==== PASSAGE PROVIDED

The deep code framing. The logic that's informed so many of our legacy structures, contracts, relationships, is imbued with problematic shit. How do we design and do from a different place? One that's trying to see risk, power, learning, evolving, and multiple forms of value, and really valuing those things. These are deep code shifts.

What are the different forms of infrastructure that are needed? The legal architecture, learning infrastructure, stewardship approaches. We can provide a frame, allowing people to hang this work somewhere. Have you thought enough and designed enough about the legal architecture, the way in which learning's happening and decisions are made?

The depth that some of those resources go to on the M2M website is really cool. For example, I don't know much about how VAT works in a complex collaboration. It's interesting. Not my forte. Same with some of the work that Angela did around legal and contracting. You can have a contract that evolves. Different roles can be distributed. Different people can step in at different times. Emergent resource allocation can become a thing. The funder is part of the work. A lot of cool stuff that was tested.

========

WORK TASK - According to the passage on deep code shifts, what forms of infrastructure are needed?

==== GIVEN ENTRIES

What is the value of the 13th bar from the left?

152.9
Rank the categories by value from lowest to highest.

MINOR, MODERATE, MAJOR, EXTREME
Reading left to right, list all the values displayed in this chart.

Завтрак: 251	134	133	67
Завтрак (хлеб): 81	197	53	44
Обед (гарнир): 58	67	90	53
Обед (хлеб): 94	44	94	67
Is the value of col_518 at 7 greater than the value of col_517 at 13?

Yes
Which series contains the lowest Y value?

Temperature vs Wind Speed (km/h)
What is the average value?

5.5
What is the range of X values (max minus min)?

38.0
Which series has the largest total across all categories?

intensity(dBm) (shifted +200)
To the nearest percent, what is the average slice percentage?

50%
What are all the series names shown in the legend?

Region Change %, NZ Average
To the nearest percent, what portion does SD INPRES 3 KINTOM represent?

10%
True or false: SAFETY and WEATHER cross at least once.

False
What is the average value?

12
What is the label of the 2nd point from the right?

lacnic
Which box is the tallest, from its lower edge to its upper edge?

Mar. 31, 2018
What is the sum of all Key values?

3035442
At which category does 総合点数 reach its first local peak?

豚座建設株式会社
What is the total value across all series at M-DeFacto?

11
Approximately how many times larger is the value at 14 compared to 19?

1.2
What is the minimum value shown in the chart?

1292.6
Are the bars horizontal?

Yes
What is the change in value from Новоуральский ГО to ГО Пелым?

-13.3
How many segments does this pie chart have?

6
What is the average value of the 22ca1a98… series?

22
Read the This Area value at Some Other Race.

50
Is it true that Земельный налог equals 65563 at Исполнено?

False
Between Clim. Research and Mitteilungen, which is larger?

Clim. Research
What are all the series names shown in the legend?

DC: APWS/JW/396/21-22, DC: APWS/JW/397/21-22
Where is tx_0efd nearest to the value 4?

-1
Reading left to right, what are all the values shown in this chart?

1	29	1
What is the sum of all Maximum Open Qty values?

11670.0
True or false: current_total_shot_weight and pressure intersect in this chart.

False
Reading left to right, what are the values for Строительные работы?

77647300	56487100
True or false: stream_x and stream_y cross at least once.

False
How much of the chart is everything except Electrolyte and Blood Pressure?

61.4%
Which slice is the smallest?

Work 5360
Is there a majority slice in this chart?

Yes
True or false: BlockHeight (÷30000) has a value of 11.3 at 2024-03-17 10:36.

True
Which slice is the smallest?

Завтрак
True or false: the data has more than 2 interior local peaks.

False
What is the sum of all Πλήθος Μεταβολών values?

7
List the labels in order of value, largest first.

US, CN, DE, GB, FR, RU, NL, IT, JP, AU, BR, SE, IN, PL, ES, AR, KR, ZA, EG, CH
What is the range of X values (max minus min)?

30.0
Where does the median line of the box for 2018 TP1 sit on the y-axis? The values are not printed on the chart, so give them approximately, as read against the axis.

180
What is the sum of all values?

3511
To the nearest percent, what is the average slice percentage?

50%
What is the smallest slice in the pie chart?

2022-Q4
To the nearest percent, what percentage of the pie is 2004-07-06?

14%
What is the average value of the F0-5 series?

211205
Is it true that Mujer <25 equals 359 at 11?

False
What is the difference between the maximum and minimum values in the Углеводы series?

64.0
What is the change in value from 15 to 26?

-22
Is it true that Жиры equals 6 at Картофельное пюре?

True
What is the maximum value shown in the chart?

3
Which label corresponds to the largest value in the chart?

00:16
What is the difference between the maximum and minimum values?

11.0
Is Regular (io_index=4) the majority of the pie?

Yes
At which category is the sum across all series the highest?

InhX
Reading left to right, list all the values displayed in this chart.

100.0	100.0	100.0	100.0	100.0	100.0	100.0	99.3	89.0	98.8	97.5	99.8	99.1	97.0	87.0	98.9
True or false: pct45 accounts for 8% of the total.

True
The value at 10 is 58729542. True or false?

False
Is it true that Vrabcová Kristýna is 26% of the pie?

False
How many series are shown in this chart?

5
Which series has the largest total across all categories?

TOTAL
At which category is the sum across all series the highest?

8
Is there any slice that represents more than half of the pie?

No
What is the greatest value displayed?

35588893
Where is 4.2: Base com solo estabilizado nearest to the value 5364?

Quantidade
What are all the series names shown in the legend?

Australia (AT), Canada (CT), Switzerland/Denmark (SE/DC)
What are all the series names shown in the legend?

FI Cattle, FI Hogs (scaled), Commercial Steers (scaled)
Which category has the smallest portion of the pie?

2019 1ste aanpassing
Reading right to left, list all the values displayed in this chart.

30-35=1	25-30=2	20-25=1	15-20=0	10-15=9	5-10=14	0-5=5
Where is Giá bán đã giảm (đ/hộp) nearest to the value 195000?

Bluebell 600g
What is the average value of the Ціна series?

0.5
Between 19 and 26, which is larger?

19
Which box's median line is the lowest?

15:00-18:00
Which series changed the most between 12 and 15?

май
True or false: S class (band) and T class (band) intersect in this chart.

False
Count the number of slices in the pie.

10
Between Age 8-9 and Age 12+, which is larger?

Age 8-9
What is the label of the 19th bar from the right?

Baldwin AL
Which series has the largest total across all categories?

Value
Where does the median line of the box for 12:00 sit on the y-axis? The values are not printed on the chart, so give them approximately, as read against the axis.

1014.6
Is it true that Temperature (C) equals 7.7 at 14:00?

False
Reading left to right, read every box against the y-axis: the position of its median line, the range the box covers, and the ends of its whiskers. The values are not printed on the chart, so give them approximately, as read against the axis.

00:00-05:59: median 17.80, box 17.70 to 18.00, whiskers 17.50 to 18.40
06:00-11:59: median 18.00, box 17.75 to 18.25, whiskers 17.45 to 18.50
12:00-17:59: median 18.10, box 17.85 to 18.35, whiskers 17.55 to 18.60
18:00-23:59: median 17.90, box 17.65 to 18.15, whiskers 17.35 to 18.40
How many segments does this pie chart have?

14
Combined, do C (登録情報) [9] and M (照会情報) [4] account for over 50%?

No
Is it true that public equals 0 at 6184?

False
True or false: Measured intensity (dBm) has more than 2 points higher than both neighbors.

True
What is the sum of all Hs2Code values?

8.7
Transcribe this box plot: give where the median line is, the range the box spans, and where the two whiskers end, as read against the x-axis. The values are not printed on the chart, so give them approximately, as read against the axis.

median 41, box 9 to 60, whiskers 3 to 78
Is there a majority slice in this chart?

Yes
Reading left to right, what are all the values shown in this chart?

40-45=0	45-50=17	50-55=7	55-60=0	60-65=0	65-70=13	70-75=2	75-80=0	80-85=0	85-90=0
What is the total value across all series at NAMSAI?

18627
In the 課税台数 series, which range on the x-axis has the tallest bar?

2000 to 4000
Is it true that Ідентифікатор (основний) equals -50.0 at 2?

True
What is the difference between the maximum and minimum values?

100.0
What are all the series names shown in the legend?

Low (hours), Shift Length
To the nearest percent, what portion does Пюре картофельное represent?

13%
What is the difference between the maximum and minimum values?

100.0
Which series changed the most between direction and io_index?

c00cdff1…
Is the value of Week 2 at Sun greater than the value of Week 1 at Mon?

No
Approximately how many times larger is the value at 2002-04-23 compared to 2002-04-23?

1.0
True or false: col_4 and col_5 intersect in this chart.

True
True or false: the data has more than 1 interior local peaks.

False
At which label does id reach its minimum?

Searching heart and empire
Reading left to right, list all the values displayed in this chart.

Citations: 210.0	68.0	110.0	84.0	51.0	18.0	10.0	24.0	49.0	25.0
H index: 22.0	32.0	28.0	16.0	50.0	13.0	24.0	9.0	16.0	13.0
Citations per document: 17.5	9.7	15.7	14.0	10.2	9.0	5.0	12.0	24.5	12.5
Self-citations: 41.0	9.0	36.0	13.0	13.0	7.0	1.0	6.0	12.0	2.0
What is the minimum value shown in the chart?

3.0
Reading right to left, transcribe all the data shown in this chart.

========

EXPECTED OUTPUT - Legal architecture, learning infrastructure, and stewardship approaches.